_DIRECTIONS:_
Look through the data below and return each line where "globally" appears.

★ ★ ★

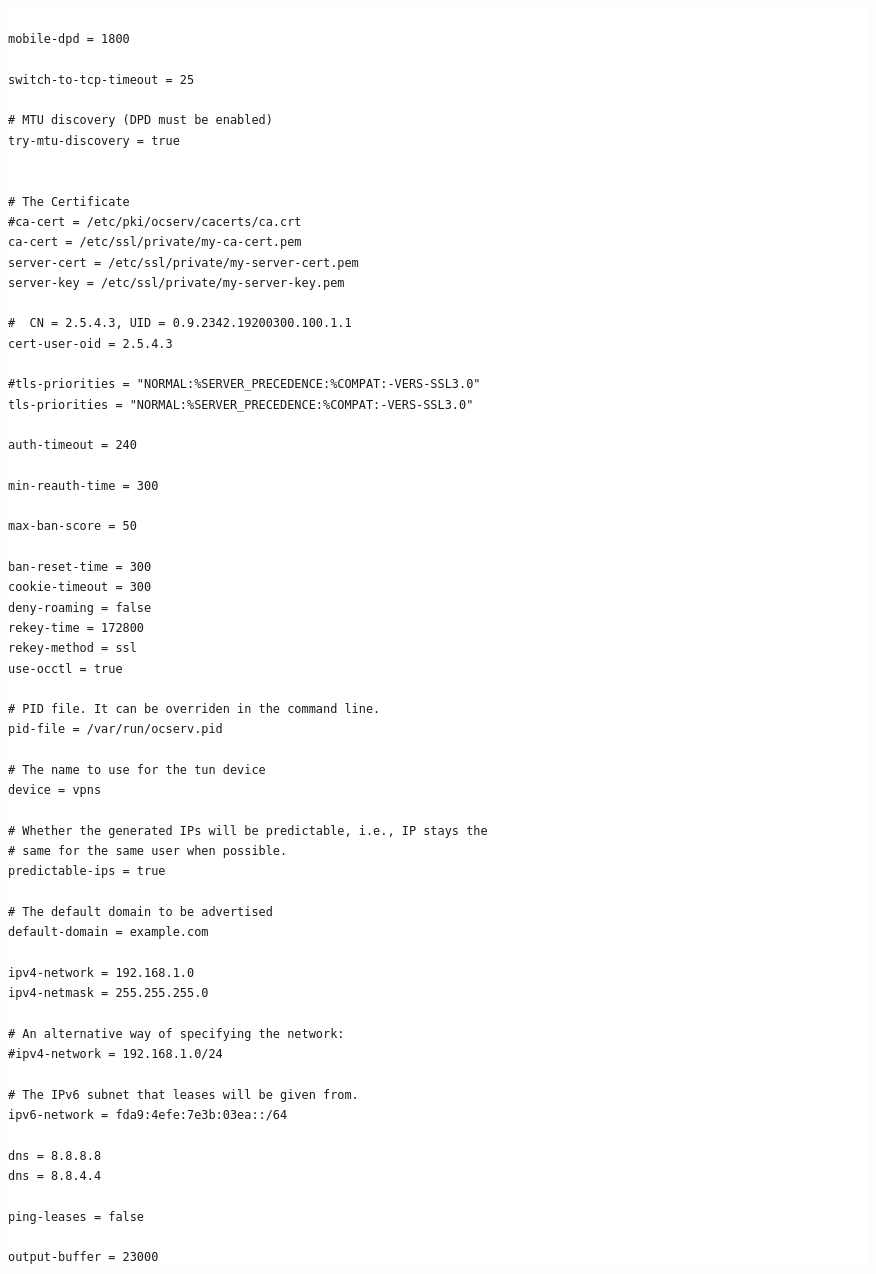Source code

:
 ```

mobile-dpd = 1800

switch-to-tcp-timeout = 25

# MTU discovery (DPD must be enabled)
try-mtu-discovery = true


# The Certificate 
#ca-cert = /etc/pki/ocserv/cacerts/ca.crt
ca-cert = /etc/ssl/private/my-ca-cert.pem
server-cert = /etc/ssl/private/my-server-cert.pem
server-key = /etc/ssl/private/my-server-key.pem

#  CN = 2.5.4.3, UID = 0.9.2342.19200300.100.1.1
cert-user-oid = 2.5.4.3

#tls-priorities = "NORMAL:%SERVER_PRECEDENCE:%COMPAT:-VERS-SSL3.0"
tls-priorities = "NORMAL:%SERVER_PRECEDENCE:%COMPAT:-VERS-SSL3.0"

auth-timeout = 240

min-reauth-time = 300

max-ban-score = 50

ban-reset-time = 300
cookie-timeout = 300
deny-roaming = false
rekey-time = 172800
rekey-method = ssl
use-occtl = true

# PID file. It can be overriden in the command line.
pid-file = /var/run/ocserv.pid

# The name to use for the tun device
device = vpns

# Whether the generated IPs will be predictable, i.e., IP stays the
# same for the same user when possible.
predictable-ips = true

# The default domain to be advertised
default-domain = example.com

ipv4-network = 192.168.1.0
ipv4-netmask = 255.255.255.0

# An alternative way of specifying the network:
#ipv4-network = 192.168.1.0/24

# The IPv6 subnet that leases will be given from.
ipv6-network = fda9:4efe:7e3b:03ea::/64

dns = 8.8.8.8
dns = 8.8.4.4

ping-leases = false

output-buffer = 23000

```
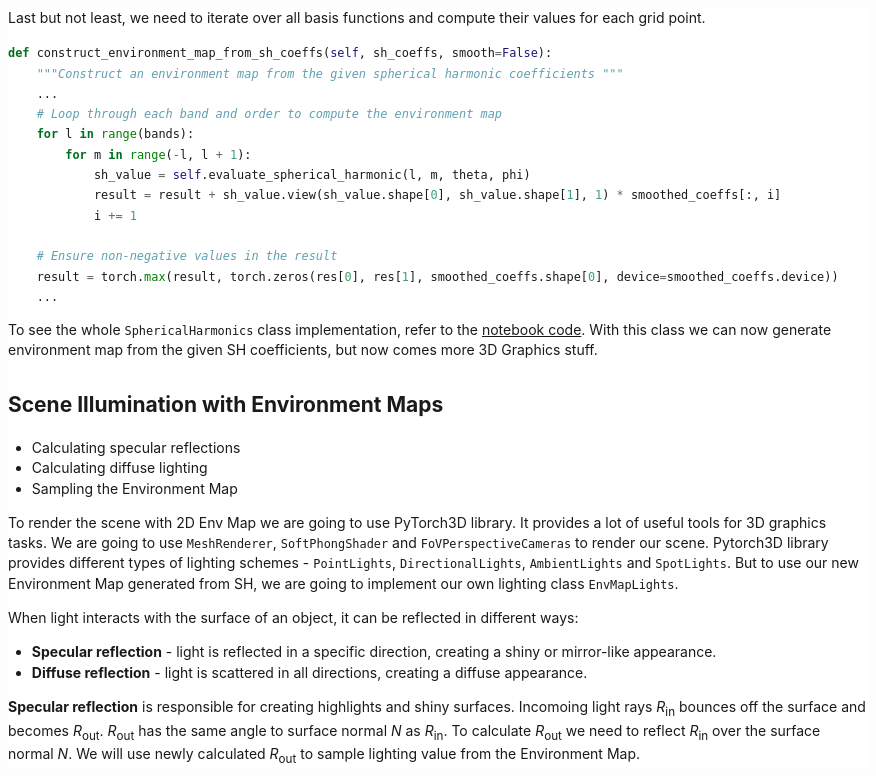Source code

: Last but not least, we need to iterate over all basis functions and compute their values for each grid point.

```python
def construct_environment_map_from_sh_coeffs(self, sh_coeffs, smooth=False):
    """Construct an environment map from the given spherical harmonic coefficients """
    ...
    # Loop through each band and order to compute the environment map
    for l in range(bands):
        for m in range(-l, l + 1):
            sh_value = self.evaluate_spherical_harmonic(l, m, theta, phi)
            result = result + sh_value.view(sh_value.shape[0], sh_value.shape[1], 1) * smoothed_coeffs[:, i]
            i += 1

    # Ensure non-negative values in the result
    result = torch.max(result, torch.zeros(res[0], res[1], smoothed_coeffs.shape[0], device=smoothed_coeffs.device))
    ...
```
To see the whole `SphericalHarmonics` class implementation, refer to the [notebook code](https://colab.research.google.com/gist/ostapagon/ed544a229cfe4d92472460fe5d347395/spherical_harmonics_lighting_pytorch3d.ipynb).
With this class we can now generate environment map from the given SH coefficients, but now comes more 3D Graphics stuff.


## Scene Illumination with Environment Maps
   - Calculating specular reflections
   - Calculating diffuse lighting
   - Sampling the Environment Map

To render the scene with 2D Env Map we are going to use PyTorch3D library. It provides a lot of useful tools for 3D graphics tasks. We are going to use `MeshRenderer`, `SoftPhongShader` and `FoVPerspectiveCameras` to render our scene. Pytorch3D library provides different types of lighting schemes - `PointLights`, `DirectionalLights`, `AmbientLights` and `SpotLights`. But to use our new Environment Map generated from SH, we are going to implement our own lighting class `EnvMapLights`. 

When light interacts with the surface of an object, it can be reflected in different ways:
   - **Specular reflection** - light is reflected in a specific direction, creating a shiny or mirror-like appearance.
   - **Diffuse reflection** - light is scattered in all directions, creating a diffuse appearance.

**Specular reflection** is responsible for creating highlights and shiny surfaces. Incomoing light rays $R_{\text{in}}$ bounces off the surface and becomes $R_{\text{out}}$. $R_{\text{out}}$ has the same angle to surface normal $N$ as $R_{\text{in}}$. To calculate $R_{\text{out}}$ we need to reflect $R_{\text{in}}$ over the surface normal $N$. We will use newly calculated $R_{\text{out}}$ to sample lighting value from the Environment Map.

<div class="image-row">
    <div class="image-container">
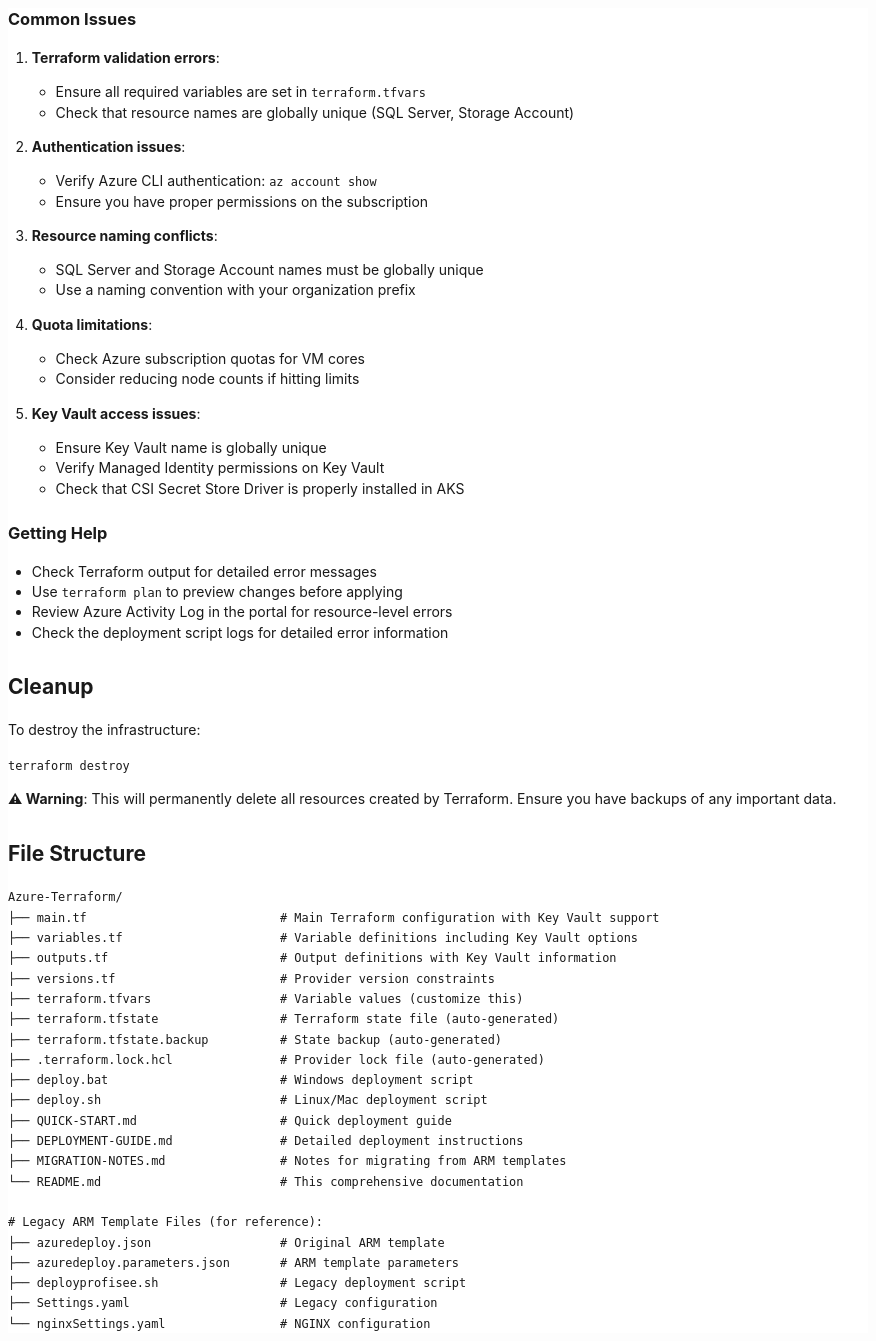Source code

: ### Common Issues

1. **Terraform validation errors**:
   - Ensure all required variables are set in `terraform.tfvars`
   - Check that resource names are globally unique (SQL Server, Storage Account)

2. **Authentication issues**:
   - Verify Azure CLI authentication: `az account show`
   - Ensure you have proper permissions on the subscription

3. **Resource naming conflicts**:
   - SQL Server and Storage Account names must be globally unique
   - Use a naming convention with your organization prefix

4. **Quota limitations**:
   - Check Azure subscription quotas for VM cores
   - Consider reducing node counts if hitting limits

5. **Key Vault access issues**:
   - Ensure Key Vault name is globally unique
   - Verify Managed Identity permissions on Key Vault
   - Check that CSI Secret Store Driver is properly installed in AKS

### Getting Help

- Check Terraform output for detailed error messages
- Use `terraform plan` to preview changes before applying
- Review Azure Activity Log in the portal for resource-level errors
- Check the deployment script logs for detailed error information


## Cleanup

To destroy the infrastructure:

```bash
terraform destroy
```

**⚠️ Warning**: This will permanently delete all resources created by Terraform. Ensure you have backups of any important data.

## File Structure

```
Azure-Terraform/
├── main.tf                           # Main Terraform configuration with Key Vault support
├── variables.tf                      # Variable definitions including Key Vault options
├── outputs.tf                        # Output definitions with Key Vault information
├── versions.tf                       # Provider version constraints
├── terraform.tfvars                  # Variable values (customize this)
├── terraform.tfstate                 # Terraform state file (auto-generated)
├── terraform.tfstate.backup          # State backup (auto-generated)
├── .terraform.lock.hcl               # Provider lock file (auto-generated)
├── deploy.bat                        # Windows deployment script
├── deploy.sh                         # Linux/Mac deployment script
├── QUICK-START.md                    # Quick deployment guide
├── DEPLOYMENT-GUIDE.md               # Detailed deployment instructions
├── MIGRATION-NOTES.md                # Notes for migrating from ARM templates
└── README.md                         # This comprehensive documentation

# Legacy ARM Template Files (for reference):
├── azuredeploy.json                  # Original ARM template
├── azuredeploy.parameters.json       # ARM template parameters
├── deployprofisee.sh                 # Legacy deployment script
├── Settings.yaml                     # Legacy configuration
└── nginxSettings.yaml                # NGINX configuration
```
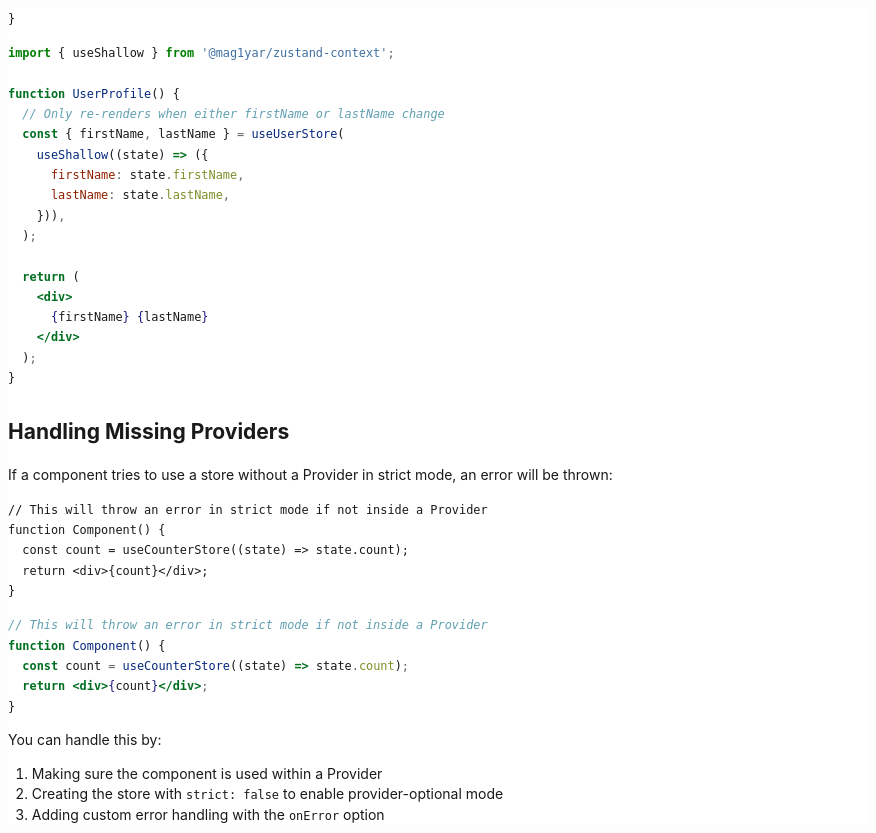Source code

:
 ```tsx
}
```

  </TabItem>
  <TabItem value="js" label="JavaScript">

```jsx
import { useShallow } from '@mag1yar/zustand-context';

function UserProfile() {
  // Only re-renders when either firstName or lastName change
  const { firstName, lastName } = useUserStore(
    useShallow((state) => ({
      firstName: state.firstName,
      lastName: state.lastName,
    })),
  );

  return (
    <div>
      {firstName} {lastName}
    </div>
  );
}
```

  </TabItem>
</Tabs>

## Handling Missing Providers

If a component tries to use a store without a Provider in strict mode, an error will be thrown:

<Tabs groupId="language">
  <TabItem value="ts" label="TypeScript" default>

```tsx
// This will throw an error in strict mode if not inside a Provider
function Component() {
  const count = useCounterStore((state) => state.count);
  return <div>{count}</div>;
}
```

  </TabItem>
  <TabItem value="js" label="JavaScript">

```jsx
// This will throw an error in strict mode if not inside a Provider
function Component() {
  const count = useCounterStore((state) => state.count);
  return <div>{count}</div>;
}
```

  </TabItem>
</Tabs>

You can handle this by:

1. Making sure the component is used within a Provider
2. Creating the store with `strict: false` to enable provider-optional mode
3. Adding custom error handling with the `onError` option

★ ★ ★

_ANSWER BOX:_
   - Check that resource names are globally unique (SQL Server, Storage Account)
   - SQL Server and Storage Account names must be globally unique
   - Ensure Key Vault name is globally unique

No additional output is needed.